**To do**
Copy the data that follows exactly as it is, excluding all pictures.

**Available data**

□ □ □

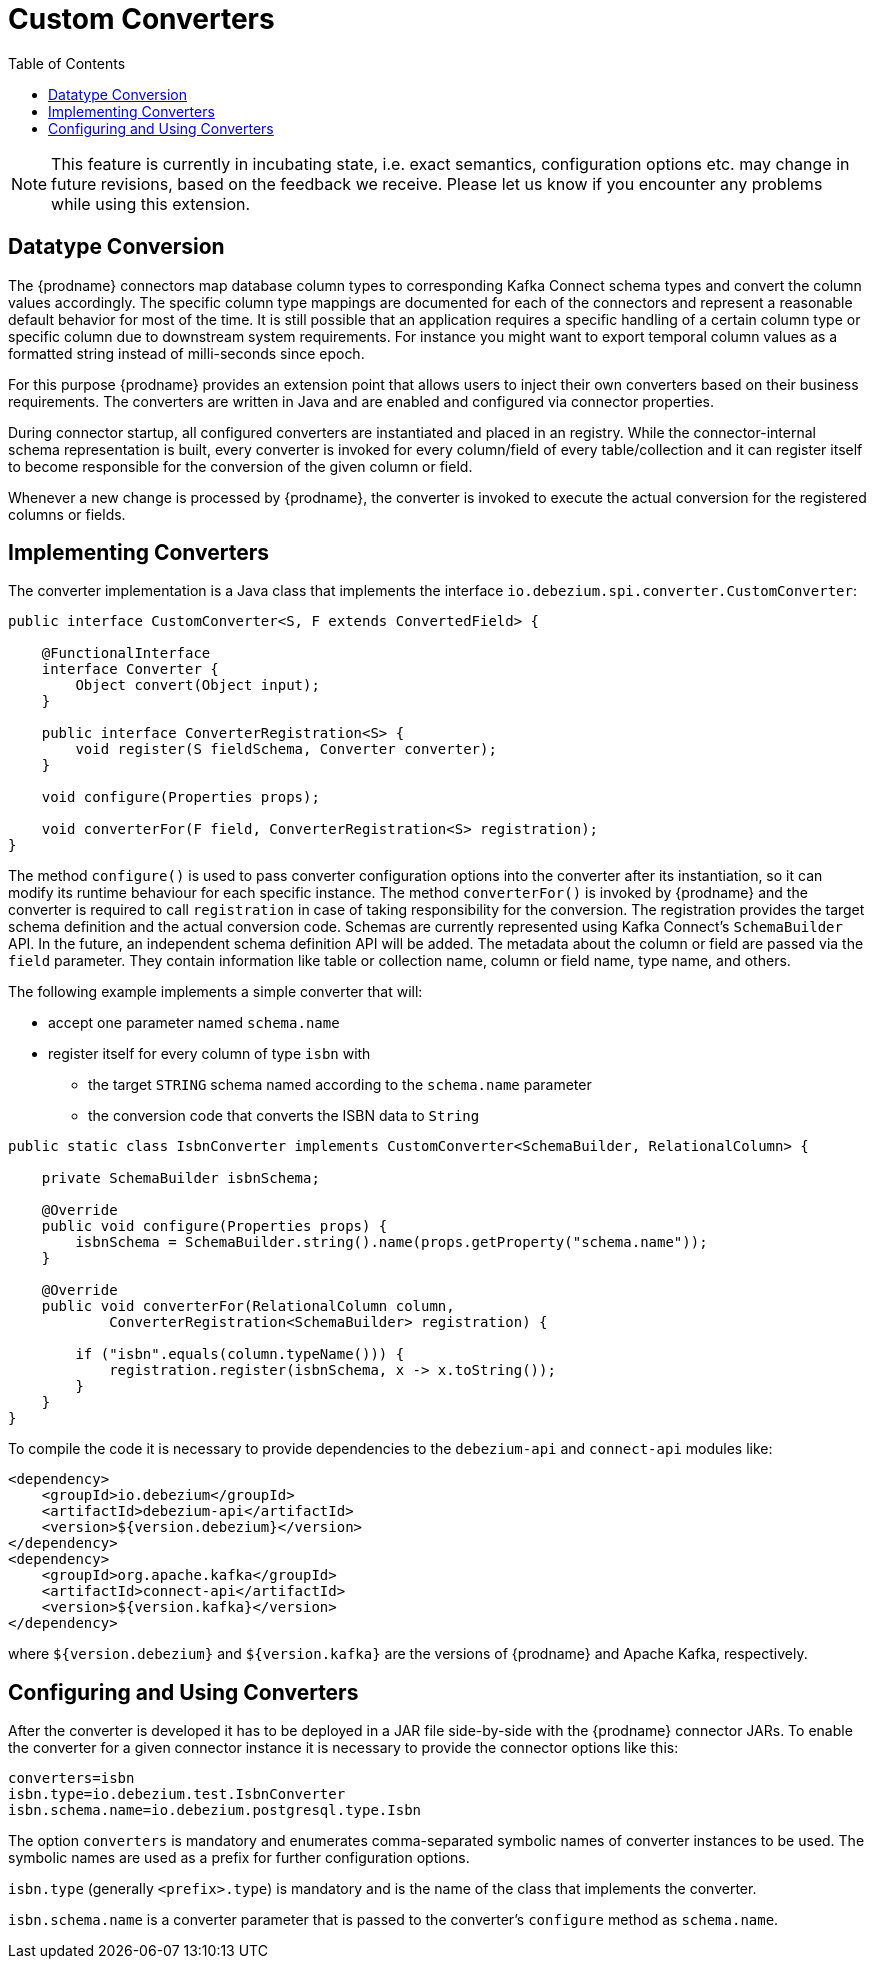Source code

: [id="custom-converters"]
= Custom Converters

:source-highlighter: highlight.js
:toc:
:toc-placement: macro
:linkattrs:
:icons: font

toc::[]

[NOTE]
====
This feature is currently in incubating state, i.e. exact semantics, configuration options etc. may change in future revisions, based on the feedback we receive. Please let us know if you encounter any problems while using this extension.
====

== Datatype Conversion

The {prodname} connectors map database column types to corresponding Kafka Connect schema types and convert the column values accordingly.
The specific column type mappings are documented for each of the connectors and represent a reasonable default behavior for most of the time.
It is still possible that an application requires a specific handling of a certain column type or specific column due to downstream system requirements.
For instance you might want to export temporal column values as a formatted string instead of milli-seconds since epoch.

For this purpose {prodname} provides an extension point that allows users to inject their own converters based on their business requirements.
The converters are written in Java and are enabled and configured via connector properties.

During connector startup, all configured converters are instantiated and placed in an registry.
While the connector-internal schema representation is built, every converter is invoked for every column/field of every table/collection and it can register itself to become responsible for the conversion of the given column or field.

Whenever a new change is processed by {prodname}, the converter is invoked to execute the actual conversion for the registered columns or fields.

== Implementing Converters

The converter implementation is a Java class that implements the interface `io.debezium.spi.converter.CustomConverter`:

[source,java,indent=0]
----
public interface CustomConverter<S, F extends ConvertedField> {

    @FunctionalInterface
    interface Converter {
        Object convert(Object input);
    }

    public interface ConverterRegistration<S> {
        void register(S fieldSchema, Converter converter);
    }

    void configure(Properties props);

    void converterFor(F field, ConverterRegistration<S> registration);
}
----

The method `configure()` is used to pass converter configuration options into the converter after its instantiation, so it can modify its runtime behaviour for each specific instance.
The method `converterFor()` is invoked by {prodname} and the converter is required to call `registration` in case of taking responsibility for the conversion.
The registration provides the target schema definition and the actual conversion code.
Schemas are currently represented using Kafka Connect's `SchemaBuilder` API.
In the future, an independent schema definition API will be added.
The metadata about the column or field are passed via the `field` parameter.
They contain information like table or collection name, column or field name, type name, and others.

The following example implements a simple converter that will:

 * accept one parameter named `schema.name`
 * register itself for every column of type `isbn` with
 ** the target `STRING` schema named according to the `schema.name` parameter
 ** the conversion code that converts the ISBN data to `String`
 
[source,java,indent=0]
----
    public static class IsbnConverter implements CustomConverter<SchemaBuilder, RelationalColumn> {

        private SchemaBuilder isbnSchema;

        @Override
        public void configure(Properties props) {
            isbnSchema = SchemaBuilder.string().name(props.getProperty("schema.name"));
        }

        @Override
        public void converterFor(RelationalColumn column,
                ConverterRegistration<SchemaBuilder> registration) {

            if ("isbn".equals(column.typeName())) {
                registration.register(isbnSchema, x -> x.toString());
            }
        }
    }
----

To compile the code it is necessary to provide dependencies to the `debezium-api` and `connect-api` modules like:
[source,xml]
----
<dependency>
    <groupId>io.debezium</groupId>
    <artifactId>debezium-api</artifactId>
    <version>${version.debezium}</version>
</dependency>
<dependency>
    <groupId>org.apache.kafka</groupId>
    <artifactId>connect-api</artifactId>
    <version>${version.kafka}</version>
</dependency>
----

where `${version.debezium}` and `${version.kafka}` are the versions of {prodname} and Apache Kafka, respectively.

== Configuring and Using Converters

After the converter is developed it has to be deployed in a JAR file side-by-side with the {prodname} connector JARs.
To enable the converter for a given connector instance it is necessary to provide the connector options like this:

----
converters=isbn
isbn.type=io.debezium.test.IsbnConverter
isbn.schema.name=io.debezium.postgresql.type.Isbn
----

The option `converters` is mandatory and enumerates comma-separated symbolic names of converter instances to be used.
The symbolic names are used as a prefix for further configuration options.

`isbn.type` (generally `<prefix>.type`) is mandatory and is the name of the class that implements the converter.

`isbn.schema.name` is a converter parameter that is passed to the converter's `configure` method as `schema.name`.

□ □ □

**Response to the task**
Source code

: [id="custom-converters"]
= Custom Converters

:source-highlighter: highlight.js
:toc:
:toc-placement: macro
:linkattrs:
:icons: font

toc::[]

[NOTE]
====
This feature is currently in incubating state, i.e. exact semantics, configuration options etc. may change in future revisions, based on the feedback we receive. Please let us know if you encounter any problems while using this extension.
====

== Datatype Conversion

The {prodname} connectors map database column types to corresponding Kafka Connect schema types and convert the column values accordingly.
The specific column type mappings are documented for each of the connectors and represent a reasonable default behavior for most of the time.
It is still possible that an application requires a specific handling of a certain column type or specific column due to downstream system requirements.
For instance you might want to export temporal column values as a formatted string instead of milli-seconds since epoch.

For this purpose {prodname} provides an extension point that allows users to inject their own converters based on their business requirements.
The converters are written in Java and are enabled and configured via connector properties.

During connector startup, all configured converters are instantiated and placed in an registry.
While the connector-internal schema representation is built, every converter is invoked for every column/field of every table/collection and it can register itself to become responsible for the conversion of the given column or field.

Whenever a new change is processed by {prodname}, the converter is invoked to execute the actual conversion for the registered columns or fields.

== Implementing Converters

The converter implementation is a Java class that implements the interface `io.debezium.spi.converter.CustomConverter`:

[source,java,indent=0]
----
public interface CustomConverter<S, F extends ConvertedField> {

    @FunctionalInterface
    interface Converter {
        Object convert(Object input);
    }

    public interface ConverterRegistration<S> {
        void register(S fieldSchema, Converter converter);
    }

    void configure(Properties props);

    void converterFor(F field, ConverterRegistration<S> registration);
}
----

The method `configure()` is used to pass converter configuration options into the converter after its instantiation, so it can modify its runtime behaviour for each specific instance.
The method `converterFor()` is invoked by {prodname} and the converter is required to call `registration` in case of taking responsibility for the conversion.
The registration provides the target schema definition and the actual conversion code.
Schemas are currently represented using Kafka Connect's `SchemaBuilder` API.
In the future, an independent schema definition API will be added.
The metadata about the column or field are passed via the `field` parameter.
They contain information like table or collection name, column or field name, type name, and others.

The following example implements a simple converter that will:

 * accept one parameter named `schema.name`
 * register itself for every column of type `isbn` with
 ** the target `STRING` schema named according to the `schema.name` parameter
 ** the conversion code that converts the ISBN data to `String`
 
[source,java,indent=0]
----
    public static class IsbnConverter implements CustomConverter<SchemaBuilder, RelationalColumn> {

        private SchemaBuilder isbnSchema;

        @Override
        public void configure(Properties props) {
            isbnSchema = SchemaBuilder.string().name(props.getProperty("schema.name"));
        }

        @Override
        public void converterFor(RelationalColumn column,
                ConverterRegistration<SchemaBuilder> registration) {

            if ("isbn".equals(column.typeName())) {
                registration.register(isbnSchema, x -> x.toString());
            }
        }
    }
----

To compile the code it is necessary to provide dependencies to the `debezium-api` and `connect-api` modules like:
[source,xml]
----
<dependency>
    <groupId>io.debezium</groupId>
    <artifactId>debezium-api</artifactId>
    <version>${version.debezium}</version>
</dependency>
<dependency>
    <groupId>org.apache.kafka</groupId>
    <artifactId>connect-api</artifactId>
    <version>${version.kafka}</version>
</dependency>
----

where `${version.debezium}` and `${version.kafka}` are the versions of {prodname} and Apache Kafka, respectively.

== Configuring and Using Converters

After the converter is developed it has to be deployed in a JAR file side-by-side with the {prodname} connector JARs.
To enable the converter for a given connector instance it is necessary to provide the connector options like this:

----
converters=isbn
isbn.type=io.debezium.test.IsbnConverter
isbn.schema.name=io.debezium.postgresql.type.Isbn
----

The option `converters` is mandatory and enumerates comma-separated symbolic names of converter instances to be used.
The symbolic names are used as a prefix for further configuration options.

`isbn.type` (generally `<prefix>.type`) is mandatory and is the name of the class that implements the converter.

`isbn.schema.name` is a converter parameter that is passed to the converter's `configure` method as `schema.name`.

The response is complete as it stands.